"Bear Cat Stacy!" stormed the older man furiously as his anger fed upon itself. "What air a bear cat anyways? Hit's a beast thet rouses up from sleep an' crosses a mountain fer ther pure pleasure of tearin' out some other critter's throat an' vitals. Hit's a varmint drove on by ther devil's own sperit of hatefulness.
"Even in ther feud days men warred with clean powder an' lead, but sich-like fightin' don't seem ter satisfy ye. Ye hain't got no use fer a rifle-gun. Ye wants ter tear men apart with yore bare hands an' ter plumb rend 'em asunder! I've trod ther streets of Marlin Town with ye, an' watched yore eyes burnin' like hot embers, until peaceable men drew back from ye an' p'inted ye out ter strangers. 'Thar goes ther Bear Cat,' they'd whisper. 'Give him ther whole road!' Even ther town marshal walked in fear of ye an' war a-prayin' ter God Almighty ye wouldn't start nothin'."
"I don't never seek no fight." This time Turner Stacy spoke without shame. "I don't never have no trouble save whar I'm plumb obleeged ter hev hit."
"Thet's what Kinnard Towers always 'lowed," was the dry retort, "though he's killed numerous men, and folks says he's hired others killed, too."
The boy met the accusing glance and answered quietly:
"Ye don't favor peace no more than what I do."
"I've aimed ter be both God-fearin' an' law-abidin'," continued the parent whose face and figure might have been cast in bronze as a type of the American pioneer, "yet ye censures me fer makin' untaxed licker!" His voice trembled with a repressed thunder of emotion.
"I've seed times right hyar on this creek when fer ther most part of a whole winter we hurted fer salt an' thar warn't none to be had fer love nor money. Thar warn't no money in these hills nohow—an' damn'-little love ter brag about. Yore maw an' me an' Poverty dwelt hyar tergether—ther three of us. We've got timber an' coal an' no way ter git hit ter market. Thar's jest only one thing we kin turn inter money or store-credit—an' thet's our corn run inter white licker."
He paused as if awaiting a reply and when his son volunteered none he swept on to his peroration. "When I makes hit now I takes numerous chances, an' don't complain.

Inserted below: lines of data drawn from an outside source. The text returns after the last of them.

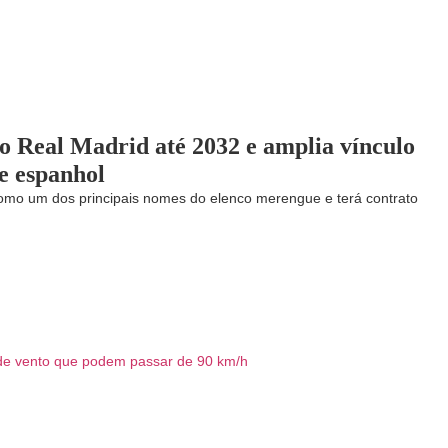
 o Real Madrid até 2032 e amplia vínculo
be espanhol
omo um dos principais nomes do elenco merengue e terá contrato
s de vento que podem passar de 90 km/h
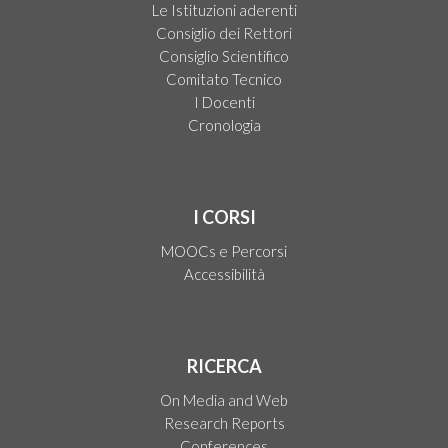
Le Istituzioni aderenti
Consiglio dei Rettori
Consiglio Scientifico
Comitato Tecnico
I Docenti
Cronologia
I CORSI
MOOCs e Percorsi
Accessibilità
RICERCA
On Media and Web
Research Reports
Conferences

Some revenuer, a-settin' on his hunkers, takin' life easy an' a-waitin' fer a fist full of blood money is liable ter meet up in ther highway with some feller thet's nursin' of a grudge erginst me or you. Hit's plumb risky an' hits damn'-hard work, but hit hain't no wrong-doin' an' ef yore grandsires an' yore father hain't been above hit, I rekon you hain't above hit neither."
Turner Stacy was still standing on the porch, with one finger marking the place where he had left off reading his biography of Lincoln—the master of men.